Records from a data source:
________
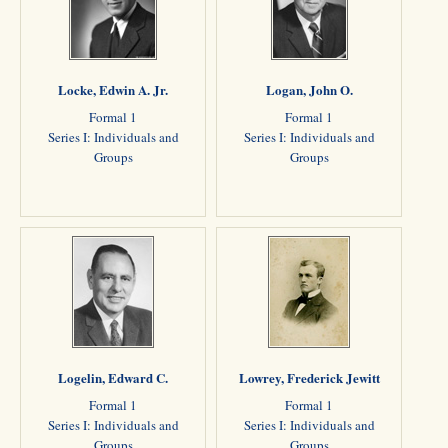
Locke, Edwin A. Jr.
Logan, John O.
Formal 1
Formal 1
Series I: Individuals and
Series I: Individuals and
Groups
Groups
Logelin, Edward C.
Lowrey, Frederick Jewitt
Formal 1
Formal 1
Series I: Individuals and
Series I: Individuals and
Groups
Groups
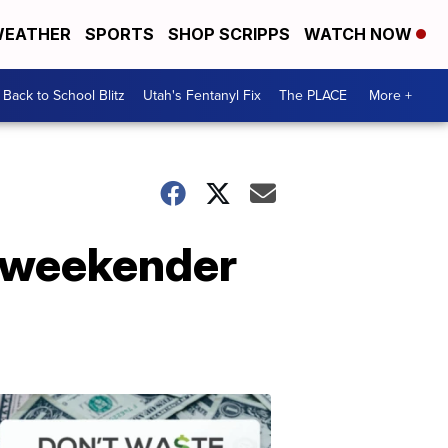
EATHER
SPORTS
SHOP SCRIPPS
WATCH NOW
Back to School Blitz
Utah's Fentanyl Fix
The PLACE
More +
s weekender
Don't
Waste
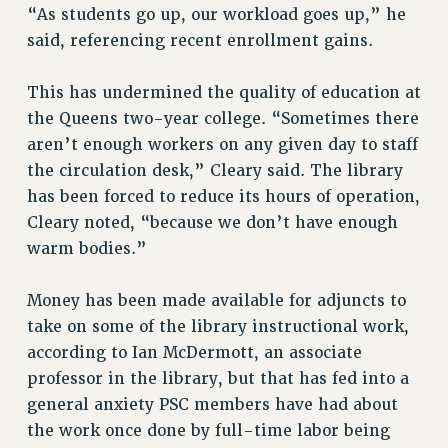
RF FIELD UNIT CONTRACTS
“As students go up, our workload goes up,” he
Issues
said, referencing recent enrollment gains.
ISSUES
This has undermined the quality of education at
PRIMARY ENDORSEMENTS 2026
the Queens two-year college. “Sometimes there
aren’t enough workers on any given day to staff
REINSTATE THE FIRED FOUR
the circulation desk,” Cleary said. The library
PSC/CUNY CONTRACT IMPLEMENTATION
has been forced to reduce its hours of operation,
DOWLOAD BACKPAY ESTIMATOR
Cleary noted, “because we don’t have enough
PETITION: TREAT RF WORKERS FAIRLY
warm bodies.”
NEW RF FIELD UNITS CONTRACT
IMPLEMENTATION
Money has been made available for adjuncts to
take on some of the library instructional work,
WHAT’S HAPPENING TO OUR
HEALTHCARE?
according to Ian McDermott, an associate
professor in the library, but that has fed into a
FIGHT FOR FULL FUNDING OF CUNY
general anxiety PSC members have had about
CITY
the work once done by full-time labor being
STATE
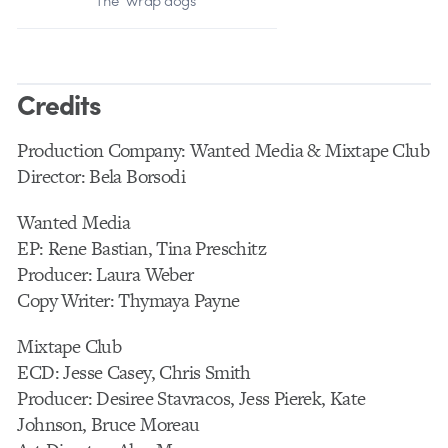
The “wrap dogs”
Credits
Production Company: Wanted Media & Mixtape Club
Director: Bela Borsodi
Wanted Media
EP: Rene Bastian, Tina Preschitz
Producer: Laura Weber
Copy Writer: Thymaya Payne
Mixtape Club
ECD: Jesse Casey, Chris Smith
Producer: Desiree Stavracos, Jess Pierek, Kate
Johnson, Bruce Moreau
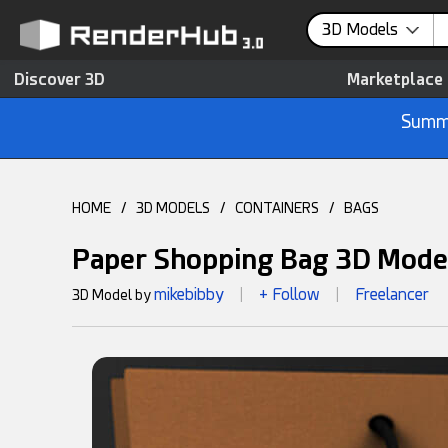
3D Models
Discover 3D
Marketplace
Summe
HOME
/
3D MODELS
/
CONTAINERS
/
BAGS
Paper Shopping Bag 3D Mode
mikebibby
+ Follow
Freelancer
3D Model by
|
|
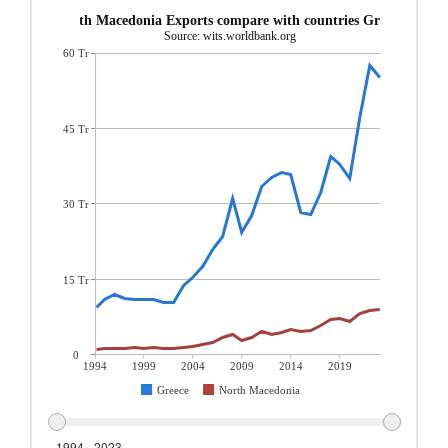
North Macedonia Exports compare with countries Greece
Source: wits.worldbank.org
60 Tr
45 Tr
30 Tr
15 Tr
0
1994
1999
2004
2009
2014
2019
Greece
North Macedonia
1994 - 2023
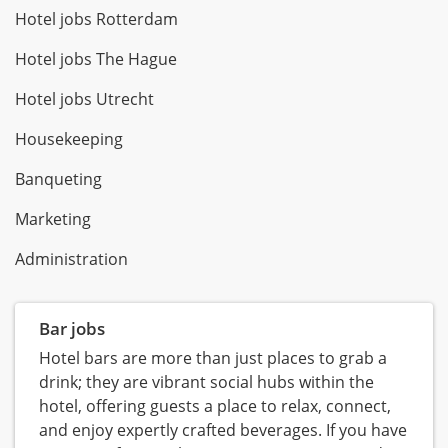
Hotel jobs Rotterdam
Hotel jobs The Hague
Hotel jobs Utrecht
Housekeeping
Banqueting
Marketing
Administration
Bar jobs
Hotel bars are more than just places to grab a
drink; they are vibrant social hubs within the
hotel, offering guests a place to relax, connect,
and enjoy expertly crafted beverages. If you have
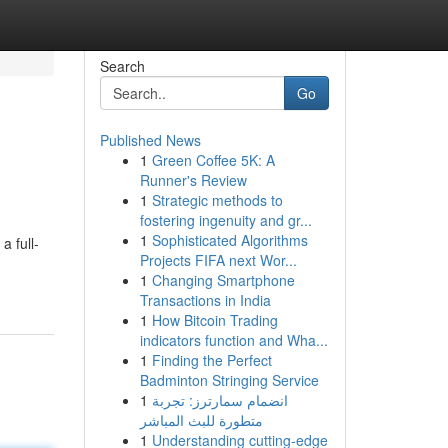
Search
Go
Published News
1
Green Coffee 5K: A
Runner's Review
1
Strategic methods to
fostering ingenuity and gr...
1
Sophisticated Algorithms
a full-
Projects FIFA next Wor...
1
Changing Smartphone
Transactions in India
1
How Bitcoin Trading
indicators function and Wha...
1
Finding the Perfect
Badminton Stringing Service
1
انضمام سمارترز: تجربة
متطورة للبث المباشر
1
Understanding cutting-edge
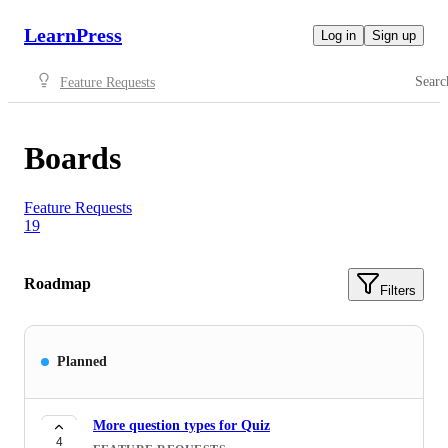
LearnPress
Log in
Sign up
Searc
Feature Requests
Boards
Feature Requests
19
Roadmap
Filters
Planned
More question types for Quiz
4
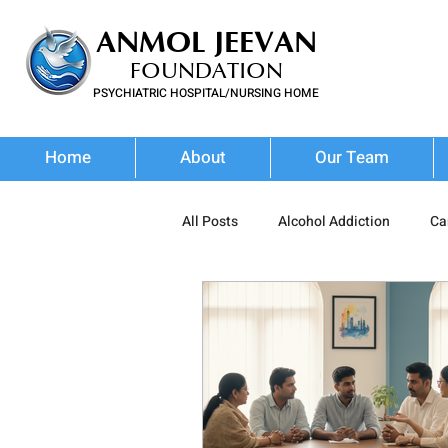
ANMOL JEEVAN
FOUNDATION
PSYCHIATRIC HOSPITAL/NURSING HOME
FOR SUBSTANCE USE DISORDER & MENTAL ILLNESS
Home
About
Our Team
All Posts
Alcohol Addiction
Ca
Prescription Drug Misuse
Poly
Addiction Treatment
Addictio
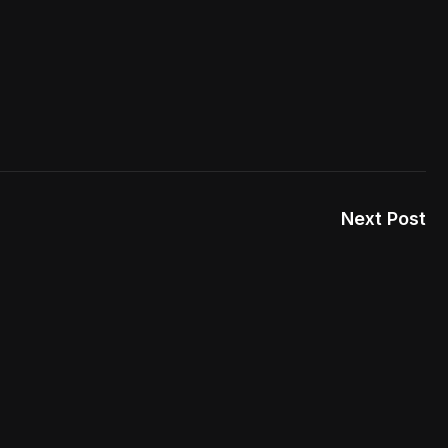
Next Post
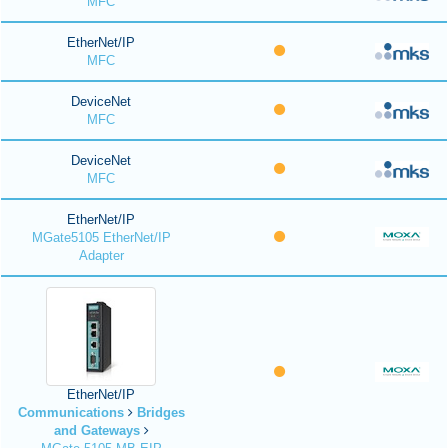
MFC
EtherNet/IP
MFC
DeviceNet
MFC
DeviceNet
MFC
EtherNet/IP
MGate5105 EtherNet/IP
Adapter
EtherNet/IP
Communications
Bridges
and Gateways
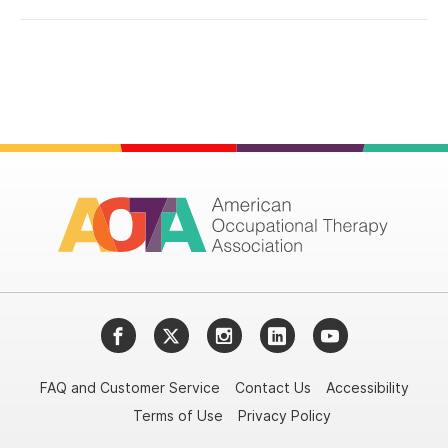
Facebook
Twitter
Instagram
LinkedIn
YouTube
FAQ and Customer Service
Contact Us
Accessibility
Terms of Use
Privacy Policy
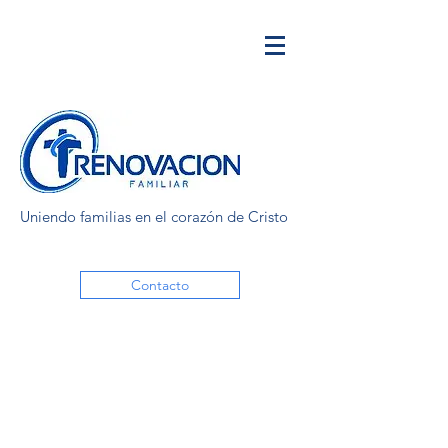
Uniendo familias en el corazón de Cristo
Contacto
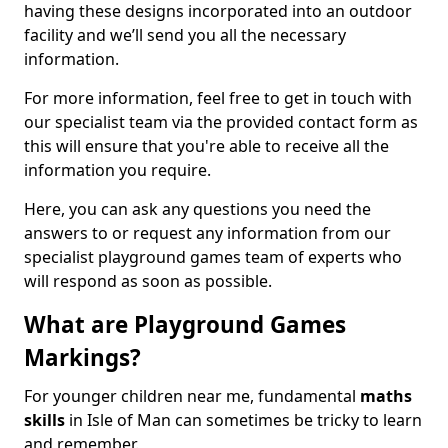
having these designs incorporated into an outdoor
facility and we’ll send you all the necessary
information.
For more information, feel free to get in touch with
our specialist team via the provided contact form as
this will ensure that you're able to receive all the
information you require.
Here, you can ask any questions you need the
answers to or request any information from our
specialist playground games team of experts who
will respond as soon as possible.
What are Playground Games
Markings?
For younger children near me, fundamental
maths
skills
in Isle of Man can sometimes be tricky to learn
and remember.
________
Try it:
Show every line from the entries above in which the word "IMPLEMENTATION" appears.

Solution for this exercise:
PSC/CUNY CONTRACT IMPLEMENTATION
IMPLEMENTATION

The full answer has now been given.